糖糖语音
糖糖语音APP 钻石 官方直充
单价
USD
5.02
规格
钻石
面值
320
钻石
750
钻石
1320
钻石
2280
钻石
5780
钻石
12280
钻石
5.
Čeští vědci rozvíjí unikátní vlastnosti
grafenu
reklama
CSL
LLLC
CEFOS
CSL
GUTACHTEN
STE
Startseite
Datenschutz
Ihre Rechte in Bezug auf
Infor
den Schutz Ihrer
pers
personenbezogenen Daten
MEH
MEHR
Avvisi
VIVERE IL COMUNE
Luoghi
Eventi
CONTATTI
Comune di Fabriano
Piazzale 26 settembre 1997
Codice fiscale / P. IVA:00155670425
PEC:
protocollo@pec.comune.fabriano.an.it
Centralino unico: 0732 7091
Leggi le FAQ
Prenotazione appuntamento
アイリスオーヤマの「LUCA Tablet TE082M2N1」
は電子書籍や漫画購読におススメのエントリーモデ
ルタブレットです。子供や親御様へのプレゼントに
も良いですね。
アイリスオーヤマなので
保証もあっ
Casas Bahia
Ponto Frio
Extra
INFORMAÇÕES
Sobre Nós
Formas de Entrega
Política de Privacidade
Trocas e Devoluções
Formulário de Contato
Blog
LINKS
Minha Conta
——————————
Task statement: All of the records must be retyped exactly as they are.

Answer:
糖糖语音
糖糖语音APP 钻石 官方直充
单价
USD
5.02
规格
钻石
面值
320
钻石
750
钻石
1320
钻石
2280
钻石
5780
钻石
12280
钻石
5.
Čeští vědci rozvíjí unikátní vlastnosti
grafenu
reklama
CSL
LLLC
CEFOS
CSL
GUTACHTEN
STE
Startseite
Datenschutz
Ihre Rechte in Bezug auf
Infor
den Schutz Ihrer
pers
personenbezogenen Daten
MEH
MEHR
Avvisi
VIVERE IL COMUNE
Luoghi
Eventi
CONTATTI
Comune di Fabriano
Piazzale 26 settembre 1997
Codice fiscale / P. IVA:00155670425
PEC:
protocollo@pec.comune.fabriano.an.it
Centralino unico: 0732 7091
Leggi le FAQ
Prenotazione appuntamento
アイリスオーヤマの「LUCA Tablet TE082M2N1」
は電子書籍や漫画購読におススメのエントリーモデ
ルタブレットです。子供や親御様へのプレゼントに
も良いですね。
アイリスオーヤマなので
保証もあっ
Casas Bahia
Ponto Frio
Extra
INFORMAÇÕES
Sobre Nós
Formas de Entrega
Política de Privacidade
Trocas e Devoluções
Formulário de Contato
Blog
LINKS
Minha Conta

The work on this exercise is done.